Transmission de l’hépatite C

La transmission de l'hépatite C se fait majoritairement par voie sanguine.

Par voie sanguine :

1) Lors de l’usage de drogues par voie intraveineuse, sniff ou consommation de crack :

  • partage de matériel d’injection (seringue, cuiller, filtre, eau, coton, tampon),
  • par voie nasale (partage de la paille),
  • blessures aux mains lors de la préparation du crack

Environ 64 % des usagers de drogue par voie injectable sont contaminés par le VHC.

2) La transfusion de sang ou de produits dérivés du sang a été un important facteur de contamination jusqu’en 1991. Depuis, le risque transfusionnel est pratiquement nul grâce aux mesures successives de dépistage des donneurs de sang (dépistage obligatoire du VHC associé à un dosage des transaminases) et à l’utilisation de matériel à usage unique.

3) En cas d’accident d’exposition au sang (AES)

  • Le risque concerne le personnel de santé ou toute personne, en cas de piqûre avec une aiguille ou une coupure avec un objet tranchant souillé par du sang d’une personne contaminée par le VHC,
  • Un risque faible réside aussi dans la projection sur une plaie, une peau lésée ou une muqueuse... de sang d’une personne contaminée par le VHC.

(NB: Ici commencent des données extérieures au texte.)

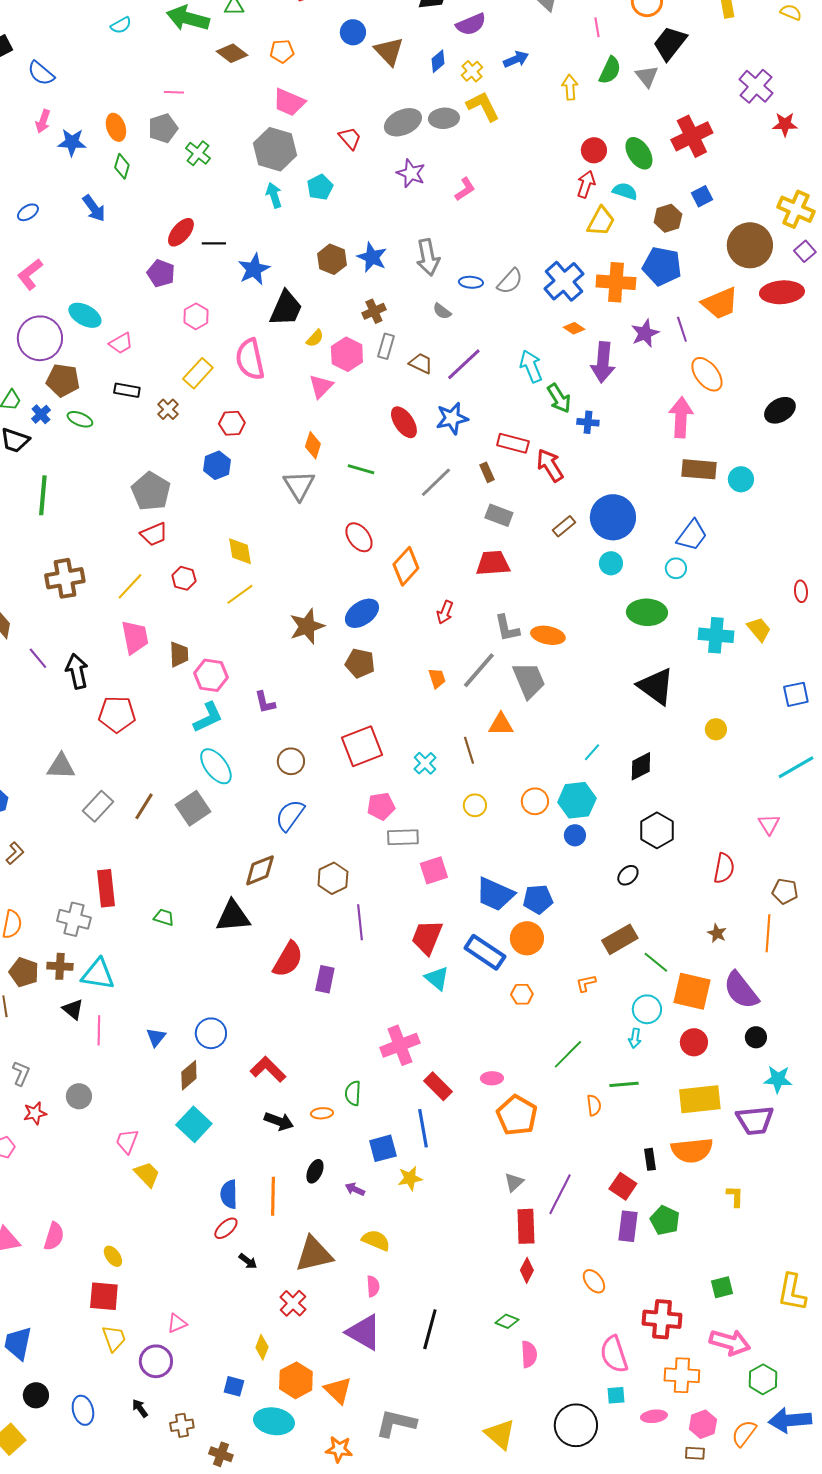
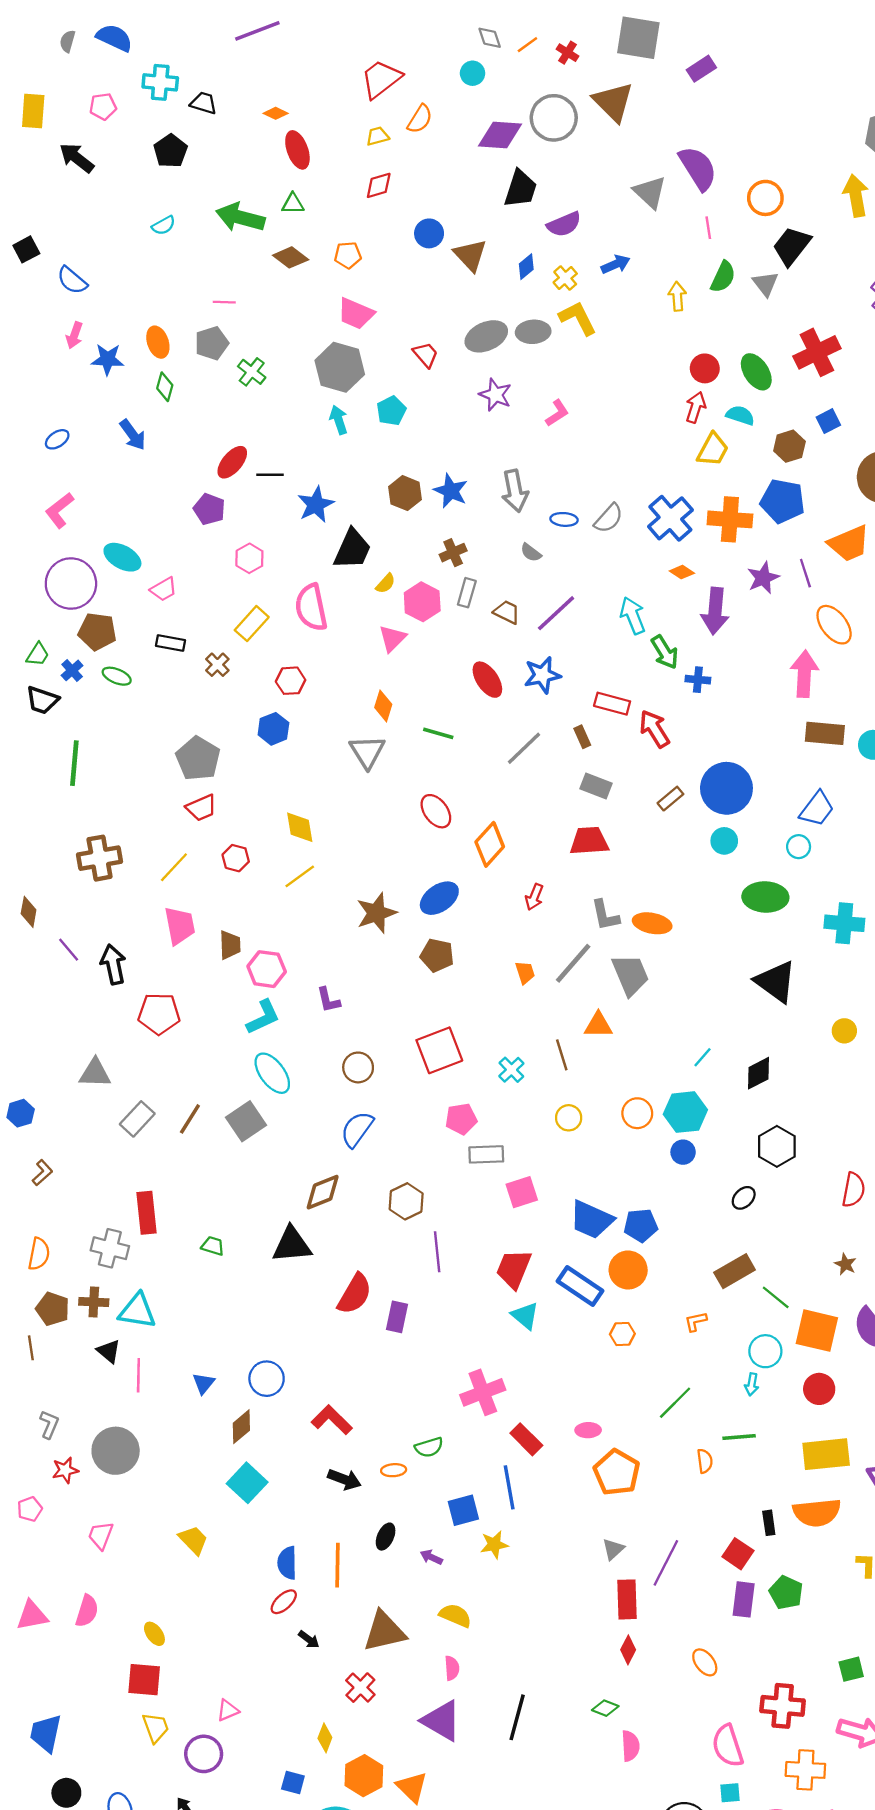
green semicircle: (353, 1093) -> (429, 1447), turned -110
gray circle: (79, 1096) -> (116, 1451), size x1.6
pink trapezoid: (127, 1141) -> (101, 1535), moved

Le risque moyen de transmission après exposition percutanée au sang d’un patient infecté est de :

  • VHC : entre 0, 5 et 3 %,
  • VIH : 0,3 %,
  • VHB : entre 2 et 40 % en l’absence de vaccination ou d’immunisation antérieure.

4) En cas de tatouage, piercing, acupuncture, scarification où les conditions d'hygiène ne sont pas respectées.

Par voie sexuelle :

Le risque de transmission au cours d'un rapport sexuel existe en cas de présence de sang :

  • Rapports sexuels pouvant provoquer des saignements ou des traumatismes : pénétrations anales non protégées, viol…
  • Rapports sexuels, non protégés, pendant les règles avec une femme porteuse du virus de l’hépatite C.

Plusieurs facteurs semblent accroître notablement le risque de transmission lors de rapports sexuels non protégés :

  • la séropositivité pour le VIH,
  • les pratiques dites "hard".

Transmission dans l’entourage

La transmission entre personnes vivant sous le même toit est très rare. Elle peut éventuellement se produire par l’intermédiaire de partage d’objets coupants (ciseaux, rasoirs, brosse à dents, coupe-ongles). Il n’y a pas de risque lors d’un baiser ou lors de partage de la vaisselle et des couverts.

De la mère à l’enfant

Pour le VHC, le risque de transmission de la mère à l’enfant est de l’ordre de 5-6 % en France et dépend du niveau de la charge virale (CV) de la mère. Le risque est majoré de 20 % en cas de co-infection VIH-VHC.

L’allaitement n’est pas contaminant et n'est pas contre-indiqué. La majorité des études a montré que l’ARN du VHC est indétectable dans le lait maternel.

Dans 25 à 30 % des cas, on ne retrouve pas l'origine de la contamination.